---- Provided data
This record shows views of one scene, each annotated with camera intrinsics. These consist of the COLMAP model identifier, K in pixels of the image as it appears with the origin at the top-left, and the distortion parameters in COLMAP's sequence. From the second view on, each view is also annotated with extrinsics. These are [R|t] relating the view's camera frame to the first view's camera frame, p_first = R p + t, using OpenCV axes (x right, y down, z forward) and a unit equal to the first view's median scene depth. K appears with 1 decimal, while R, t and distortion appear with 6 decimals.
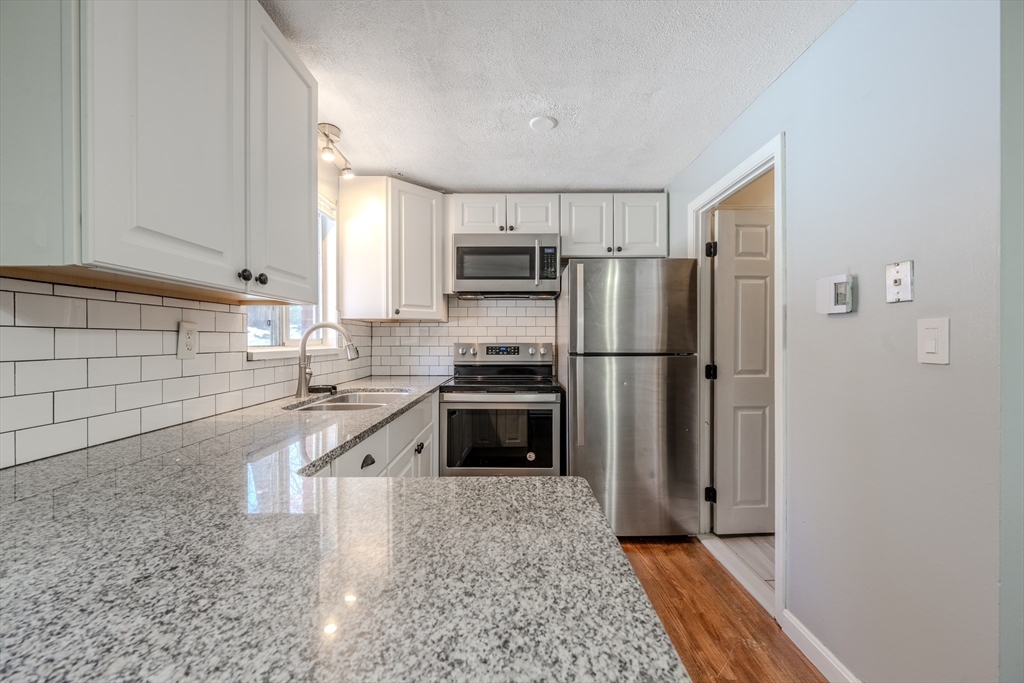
lens RADIAL K [[406.7, 0, 512.0], [0, 406.7, 341.5], [0, 0, 1]] dist [0.000261, 0.000143]
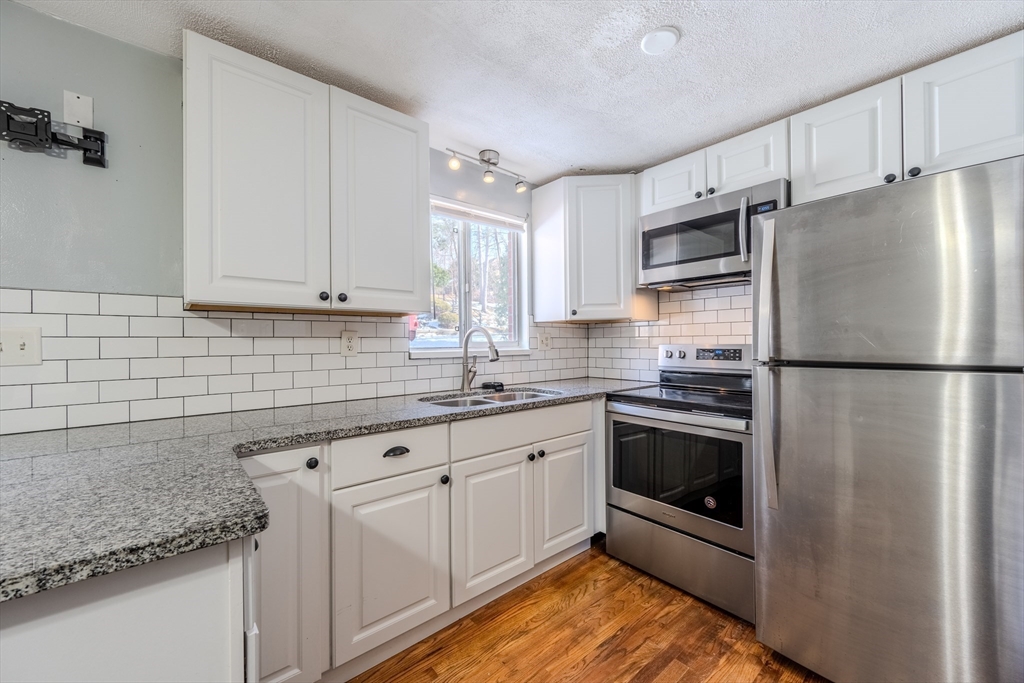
lens RADIAL K [[401.3, 0, 512.0], [0, 401.3, 341.5], [0, 0, 1]] dist [-0.000629, 0.000306]
pose [[0.654669, -0.006068, -0.755891, 0.858854], [0.004753, 0.999981, -0.003910, -0.002770], [0.755901, -0.001033, 0.654685, 0.657755]]
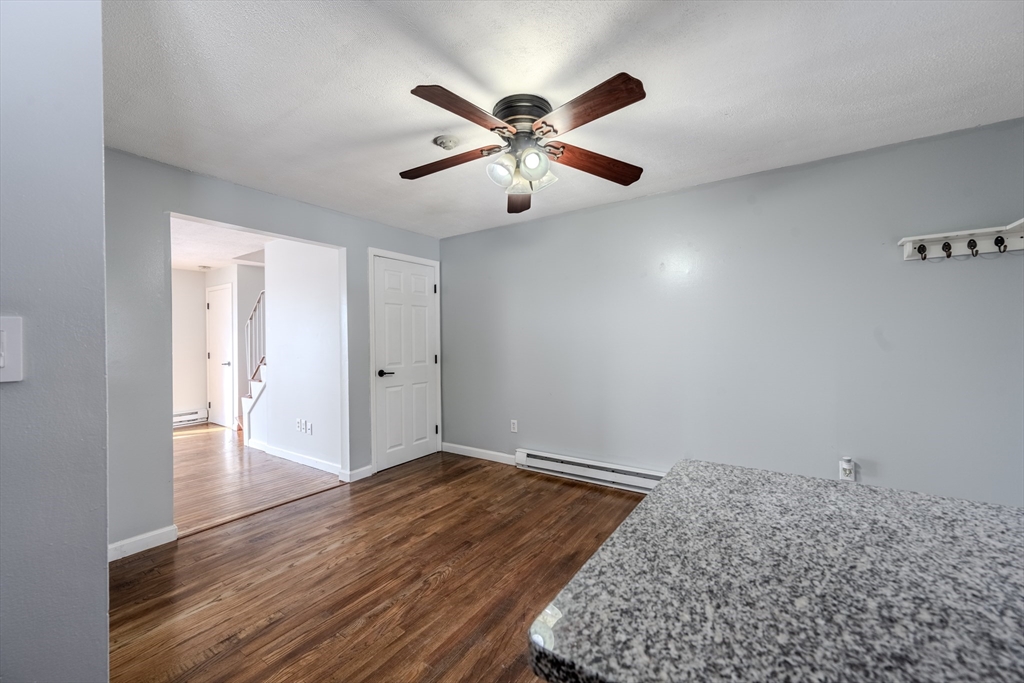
lens RADIAL K [[406.7, 0, 512.0], [0, 406.7, 341.5], [0, 0, 1]] dist [0.000261, 0.000143]
pose [[-0.827065, 0.010921, 0.562000, -0.060598], [0.015791, 0.999868, 0.003809, -0.003261], [-0.561884, 0.012025, -0.827129, 1.081074]]
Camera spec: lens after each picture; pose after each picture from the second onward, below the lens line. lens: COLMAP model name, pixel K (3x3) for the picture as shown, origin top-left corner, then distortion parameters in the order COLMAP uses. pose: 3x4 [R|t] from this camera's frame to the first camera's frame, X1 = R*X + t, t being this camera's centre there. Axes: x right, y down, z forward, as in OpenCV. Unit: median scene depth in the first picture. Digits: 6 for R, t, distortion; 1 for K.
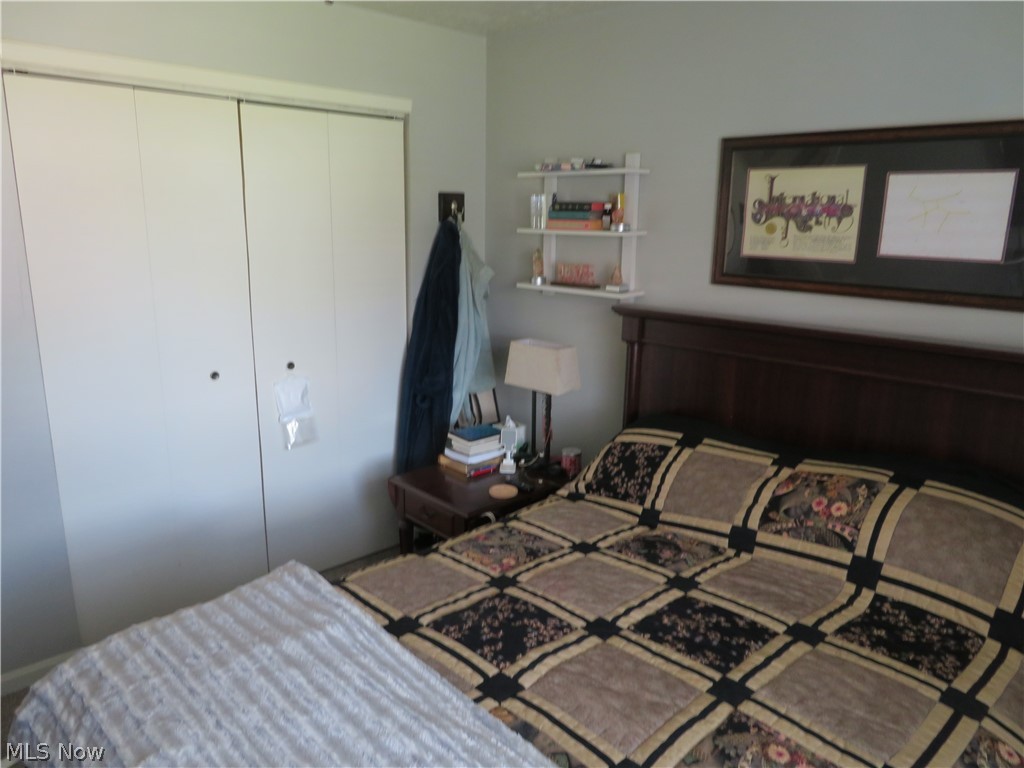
lens RADIAL K [[736.7, 0, 508.4], [0, 736.7, 382.6], [0, 0, 1]] dist [-0.007757, 0.003837]
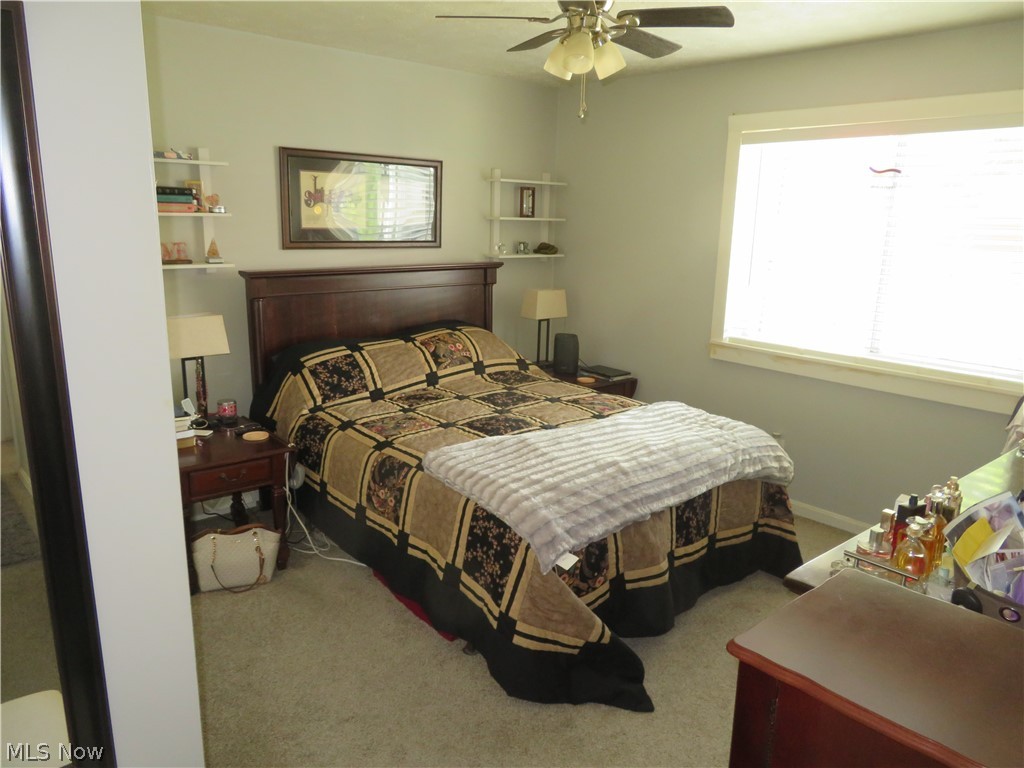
lens RADIAL K [[736.7, 0, 507.5], [0, 736.7, 384.8], [0, 0, 1]] dist [-0.007757, 0.003837]
pose [[0.052438, -0.236191, 0.970291, -1.439429], [0.203837, 0.953703, 0.221137, -0.140964], [-0.977599, 0.186186, 0.098155, 0.620517]]
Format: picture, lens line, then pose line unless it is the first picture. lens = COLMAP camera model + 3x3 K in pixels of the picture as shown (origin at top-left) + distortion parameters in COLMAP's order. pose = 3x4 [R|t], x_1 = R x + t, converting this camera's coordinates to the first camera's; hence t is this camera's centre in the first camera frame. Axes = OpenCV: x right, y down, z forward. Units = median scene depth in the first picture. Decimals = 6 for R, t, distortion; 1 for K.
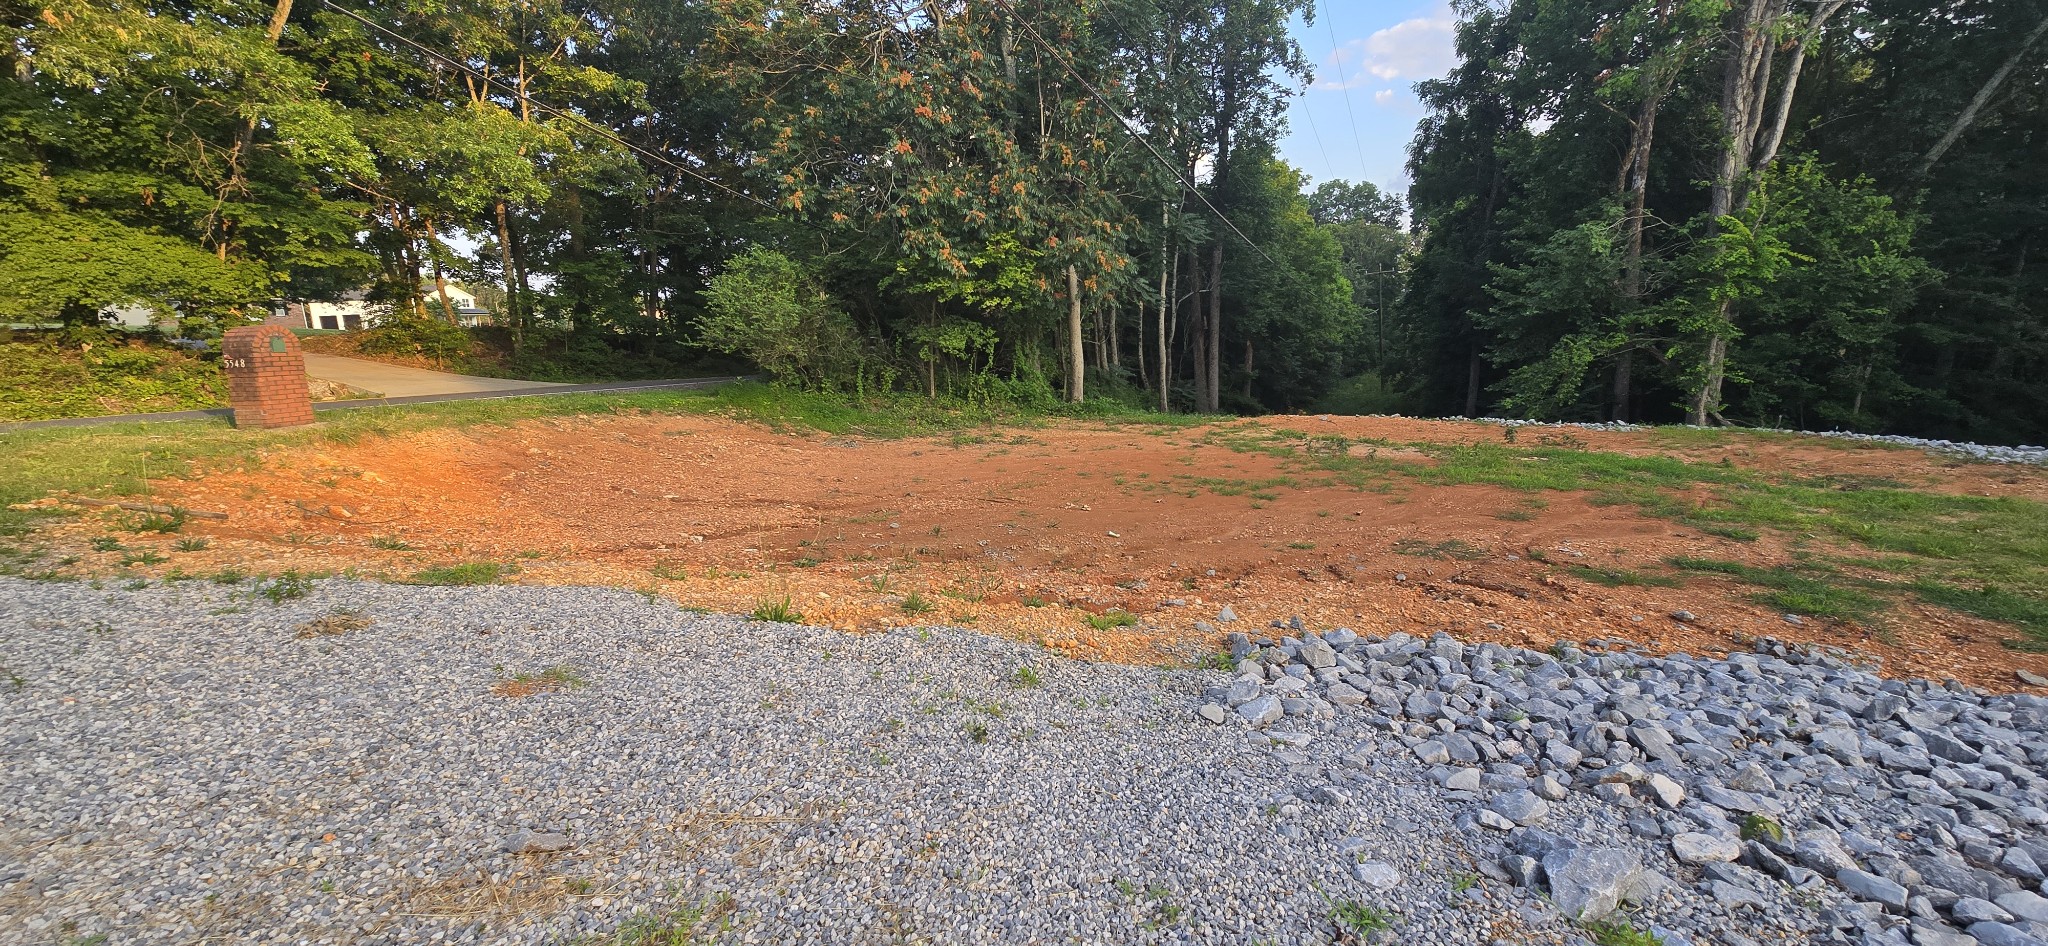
--------
**Exercise prompt:**
Tell how many lines of the entries contain the string "centre", treating uppercase and lowercase as different. Reply with only the number.

**Result for this task:**
2